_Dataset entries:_
__________

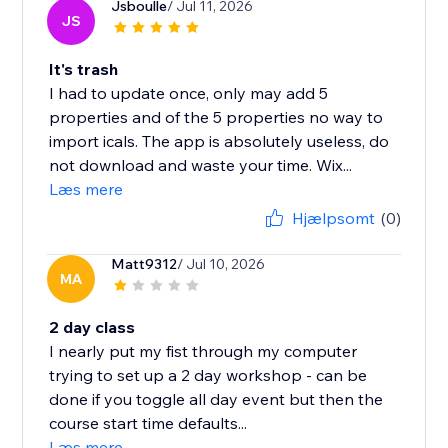
Jsboulle
/ Jul 11, 2026
JS
It's trash
I had to update once, only may add 5
properties and of the 5 properties no way to
import icals. The app is absolutely useless, do
not download and waste your time. Wix...
Læs mere
Hjælpsomt
(0)
Matt9312
/ Jul 10, 2026
MA
2 day class
I nearly put my fist through my computer
trying to set up a 2 day workshop - can be
done if you toggle all day event but then the
course start time defaults...
Læs mere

__________

_Problem to work on:_ Lay out every line of text from the rows above as a Markdown table with two columns, No. and Line, numbering the lines in order and skipping blank lines. Leave the pictures out.

_Result for this exercise:_
| No. | Line |
|---|---|
| 1 | Jsboulle |
| 2 | / Jul 11, 2026 |
| 3 | JS |
| 4 | It's trash |
| 5 | I had to update once, only may add 5 |
| 6 | properties and of the 5 properties no way to |
| 7 | import icals. The app is absolutely useless, do |
| 8 | not download and waste your time. Wix... |
| 9 | Læs mere |
| 10 | Hjælpsomt |
| 11 | (0) |
| 12 | Matt9312 |
| 13 | / Jul 10, 2026 |
| 14 | MA |
| 15 | 2 day class |
| 16 | I nearly put my fist through my computer |
| 17 | trying to set up a 2 day workshop - can be |
| 18 | done if you toggle all day event but then the |
| 19 | course start time defaults... |
| 20 | Læs mere |